To me level 4 sounds like it should be able to handle 95% of driving tasks, level 5 get's you the last 5%.
 

Creathir

Well-Known Member
It seems to be a very fine line between the two.

Level 4:

"SAE describes this as having "driving mode-specific performance by an automated driving system of all aspects of the dynamic driving task, even if a human driver does not respond appropriately to a request to intervene". Put more simply, if something goes wrong, the car can handle it itself."

To me a level 4 should be able to handle point to point in a known environment like Disney World. I recently ran into what I think is a good example of the sort of thing level 4 could not handle. I went to an event and when I came down the entrance road a person directed me off the road into a field where had to watch for signals from a couple other people to direct me where to park. This is a condition that would require level 5.
The key difference is a level 4 has controls for a human to take over if the need arises.

Level 5 does not.

Something transporting guests would need to be level 5.
 

danlb_2000

Premium Member
Original Poster
The key difference is a level 4 has controls for a human to take over if the need arises.

Level 5 does not.

Something transporting guests would need to be level 5.

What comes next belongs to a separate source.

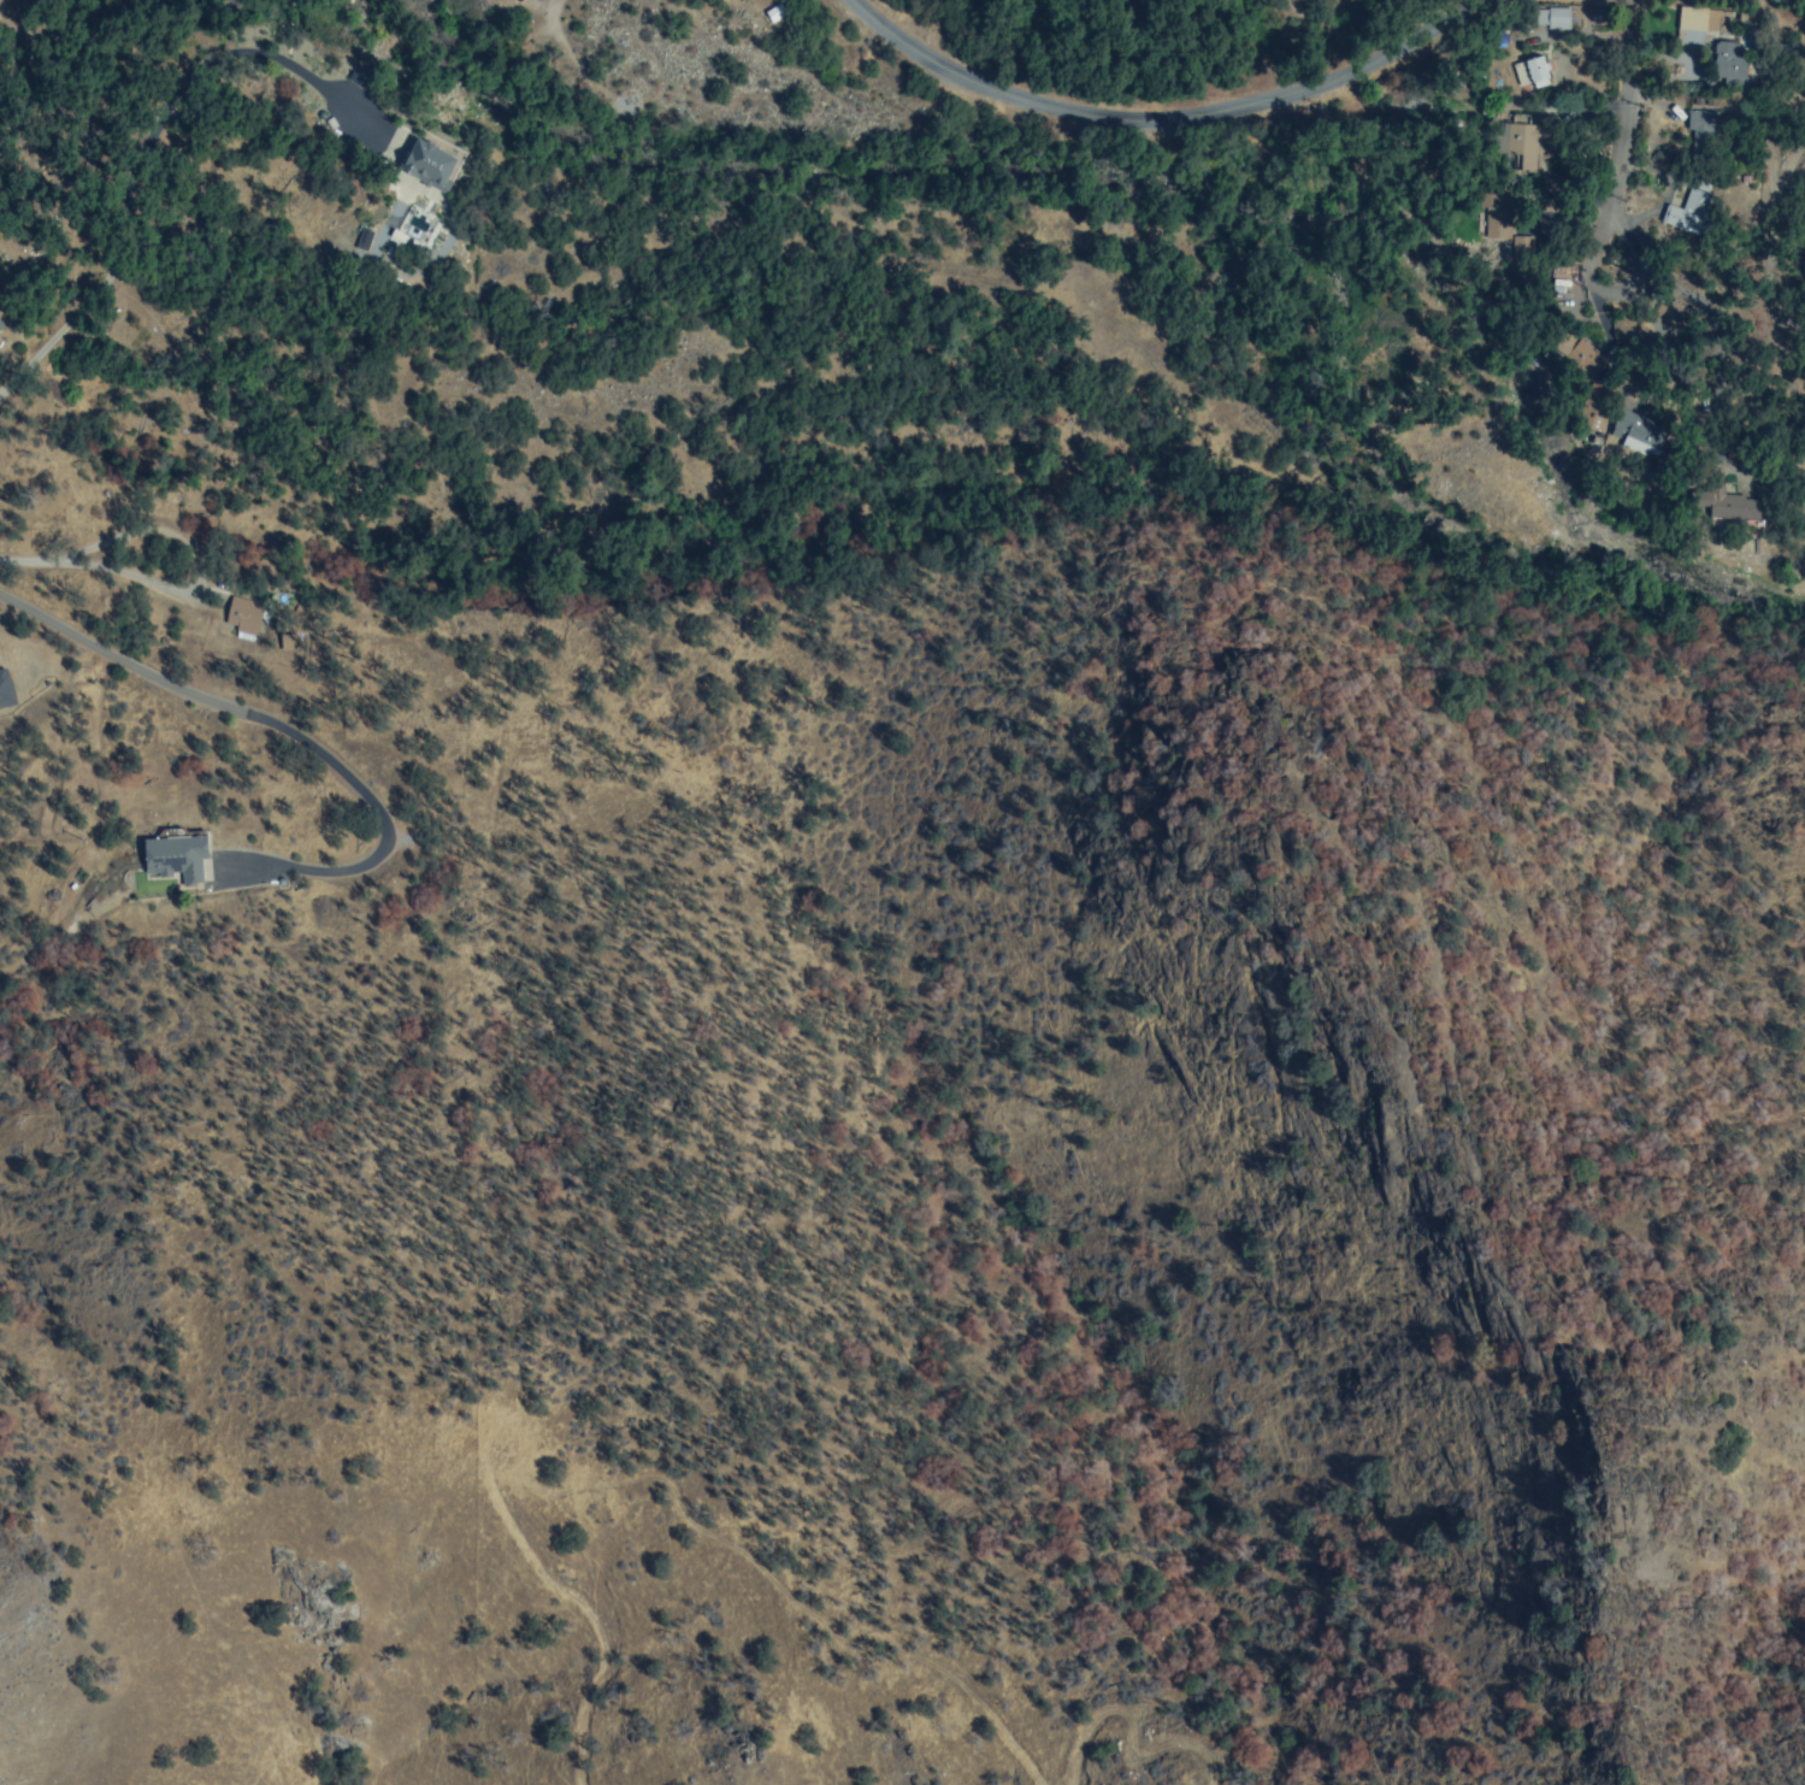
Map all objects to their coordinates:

Doesn't really make a difference weather is has controls or not. In the Disney scenario, under normal operation the controls are not be needed, but would not be accessible to the guest. They would only be needed in the unlikely event that something goes wrong and a CM has to be sent out to manually bring the vehicle back in. Again, WDW is a controlled enough environment that level 4 should be enough.
 

flynnibus

Premium Member
The key difference is a level 4 has controls for a human to take over if the need arises.

Level 5 does not.

Something transporting guests would need to be level 5.

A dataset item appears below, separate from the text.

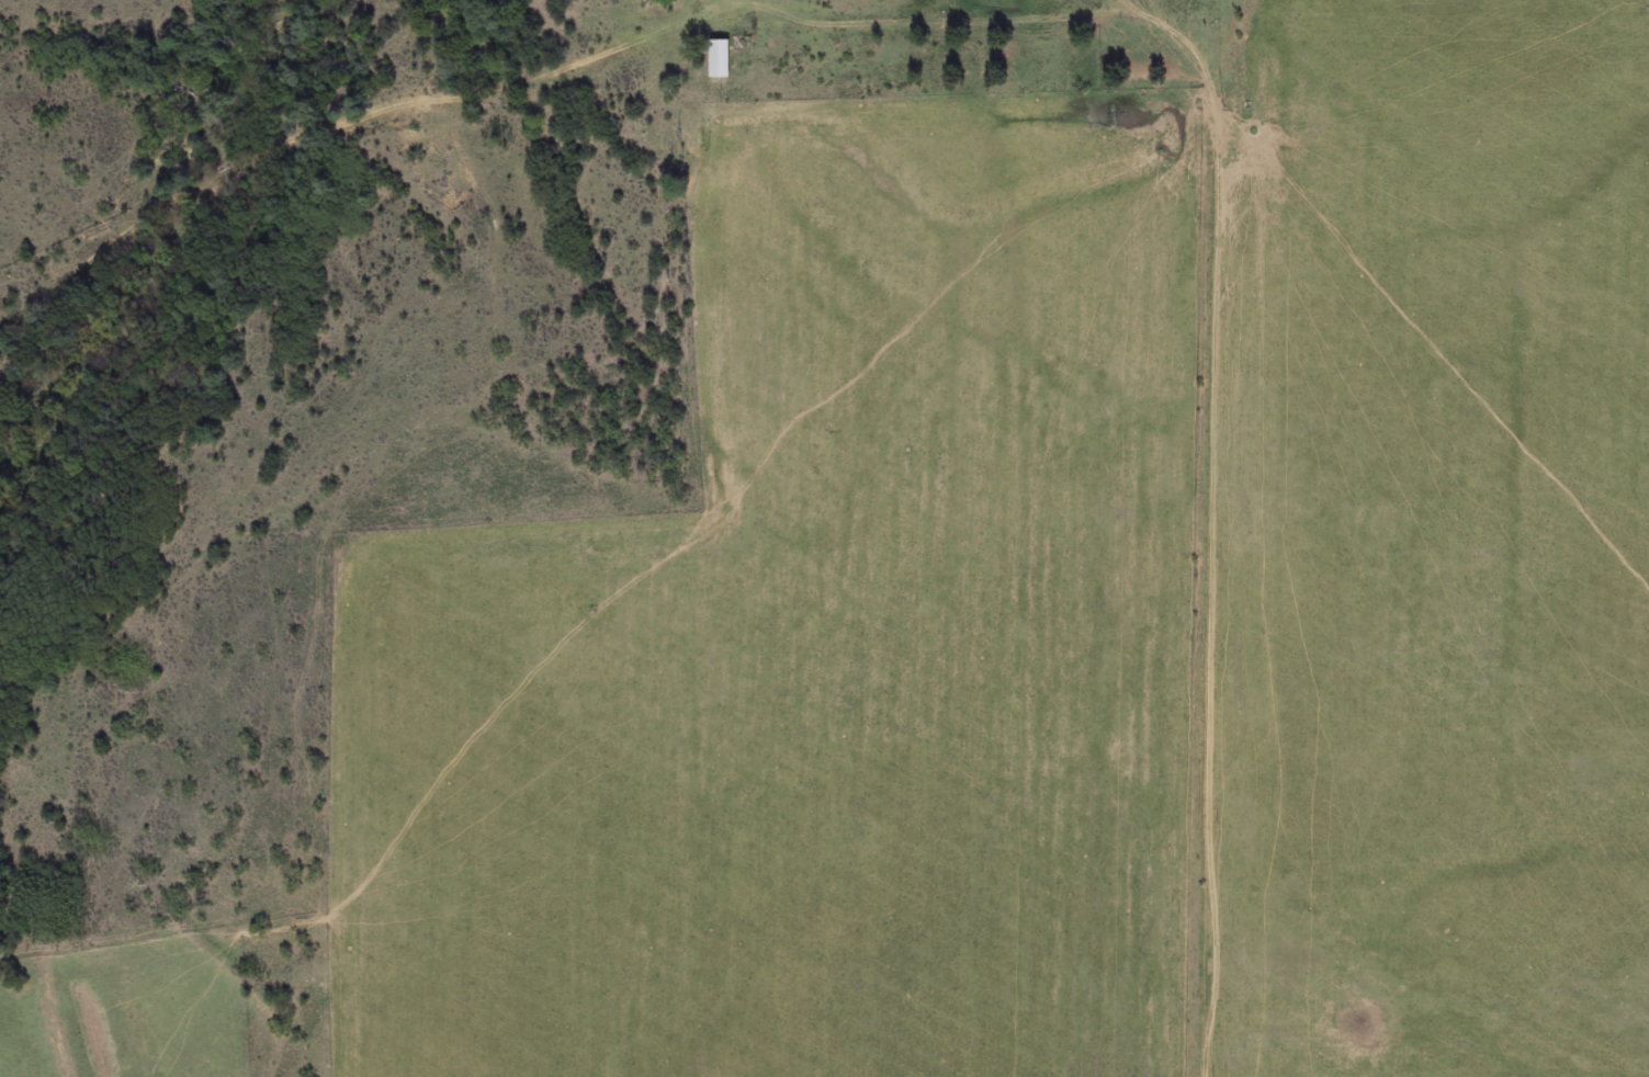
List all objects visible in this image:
road: (702, 4)
road: (531, 6)
building: (720, 60)
road: (1218, 516)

Having a low level cm in the car even if driving isn't their main task would be desirable. One they can act as the valet loading and unloading the car. Two they can manage the user inputs and changes more effectively. Three, they could intervene/assist in the case of an anomaly that would require the vehicle to goto some failsafe condition.

This way you angst all the efficiencies that the automation offers without having to design the 100% idiot proof cars.